La vida no me había dado un buen padre. Pero sí muy buenos maestros. Caprichos del destino.
De los seis meses que estuve en Palestina mis editores y amigos periodistas me llamaron varias veces, mi padre ninguna. Mis editores sabían donde estaba a cada momento y quizás fueron los únicos que se leyeron, uno a uno, todos mis textos. Mi padre ni siquiera se molestó en averiguar el nombre de mi Kibbutz en Israel, ni del teatro palestino en el que trabajé.
Así era la vida. Ni buena ni mala, simplemente de esa manera.
Mi primo solía decirme que siempre buscaba las olas de cuatro metros, nunca nada era suficiente. Había decidido convertirme en una corresponsal de guerra. Lo tenía metido entre ceja y ceja, aunque no me paré a preguntarme a mí misma por qué. No sé si porque era una lucha personal por un sueño –que parecía sacado de una película de heroínas de Hollywood–, o porque era mi vocación. ¿A quién le podía entusiasmar ir a una guerra? ¿Quién es tan despreciable para grabar el dolor humano y contarlo en los medios como si fuera un carnicero?
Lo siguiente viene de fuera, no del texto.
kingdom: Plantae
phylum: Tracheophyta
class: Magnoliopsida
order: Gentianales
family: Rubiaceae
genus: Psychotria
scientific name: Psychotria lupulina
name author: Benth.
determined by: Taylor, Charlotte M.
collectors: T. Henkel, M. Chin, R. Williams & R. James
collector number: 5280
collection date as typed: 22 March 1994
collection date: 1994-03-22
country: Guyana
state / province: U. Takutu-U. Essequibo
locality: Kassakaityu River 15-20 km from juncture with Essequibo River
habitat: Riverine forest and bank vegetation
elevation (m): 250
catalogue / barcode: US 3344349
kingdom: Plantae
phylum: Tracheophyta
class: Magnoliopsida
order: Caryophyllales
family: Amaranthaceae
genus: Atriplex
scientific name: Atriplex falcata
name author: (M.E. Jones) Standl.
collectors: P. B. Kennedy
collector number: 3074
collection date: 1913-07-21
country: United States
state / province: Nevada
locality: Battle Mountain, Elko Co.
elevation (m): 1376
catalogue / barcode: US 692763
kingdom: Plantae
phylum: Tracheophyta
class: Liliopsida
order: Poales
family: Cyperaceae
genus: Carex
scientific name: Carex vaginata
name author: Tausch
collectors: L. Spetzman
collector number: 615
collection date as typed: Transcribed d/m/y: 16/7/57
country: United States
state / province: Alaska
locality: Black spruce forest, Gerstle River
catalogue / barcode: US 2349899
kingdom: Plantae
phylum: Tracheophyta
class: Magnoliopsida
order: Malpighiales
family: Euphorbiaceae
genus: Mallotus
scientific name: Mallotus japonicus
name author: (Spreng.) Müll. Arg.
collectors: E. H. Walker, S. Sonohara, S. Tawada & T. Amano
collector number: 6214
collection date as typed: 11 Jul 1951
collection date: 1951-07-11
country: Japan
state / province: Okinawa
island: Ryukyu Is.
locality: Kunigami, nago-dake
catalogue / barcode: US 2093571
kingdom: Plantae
Yo era una de esas personas. Contaba los segundos para estar en el campo de batalla con mi bolígrafo.
Tenía razón Beriain cuando comentó que los periodistas éramos imbéciles. Siempre esperando nuestro momento de gloria, nuestras palmaditas en la espalda, el correo electrónico de nuestros editores diciéndonos: “precioso reportaje”. Sí, muchos de nosotros estábamos sedientos de reconocimiento. En mi caso buscaba aquello que me fue negado desde que era niña: que mi padre se sintiera orgulloso de mí.
Volver a España y vivir en Madrid tras haber estado años viajando, escapando de mi casa, aquel nido roto, era hacer un constante ejercicio de inmersión. Cada vez que escuchaba a los músicos del metro, cada vez que veía mareas de cabezas avanzar por las grandes avenidas de la capital española –una dama ingrata con aires de grandeza que pese a tener siglos de historia tenía poco mundo en sus aceras–, me sentía como si estuviera nadando en la superficie de un lago con el agua tan clara que se podría usar para hacer el café de la mañana.
Sí, eso era, la superficie. Pero por suerte o por desgracia, la mente tiene memoria, una memoria llena de recuerdos. Era pasar el abono de transporte en la máquina del bus 114 que me llevaba desde Avenida de América hasta Luca de Tena (sede de mi actual máster en Madrid), mirar las manchas de ropa de los otros pasajeros, y comenzar a recordar, comenzar la inmersión. Era entonces, mientras la voz robótica del bus anunciaba el nombre de la siguiente parada cuando me tomaba unos segundos para escapar de la realidad, del mundo en el que estaba, y volaba a las realidades que había vivido meses o incluso años atrás. Empezaba así mi proceso de inmersión.
Prefería recordar la mirada verde del joven Motaz en Yenín (Palestina) cuando me despedí de él en el check point de Afula, o lo mucho que lloraba cuando un soldado israelí me apuntaba con un arma y me pedía el pasaporte para cruzar la “frontera” mientras hacía autostop en un coche árabe que me recogió de la carretera, o las veces que iba a correr por las praderas de mi Kibbutz Ein Hashofet en Israel, un paraíso encarcelado, viendo los atardeceres rojos de Oriente Medio, o cuando conocí al soldado israelí más noble y bondadoso que jamás hubiera encontrado, un soldado que no aparecía en las crónicas de los periódicos extranjeros –demasiado ocupados en rellenar sus historias dejando claro quién era el bueno y quién era el malo del complejo conflicto árabe-israelí–, o cuando la niebla blanquecina de la mañana coloreaba la cima rectangular, plana, de Table Mountain (Montaña Mesa), en Ciudad del Cabo (Suráfrica). Sí, esos recuerdos se me hacían más apetecibles que escuchar la música del mp3, o la voz inerte que anunciaba la próxima parada, o abrir un periódico matutino, lleno de tinta, vacío de historias.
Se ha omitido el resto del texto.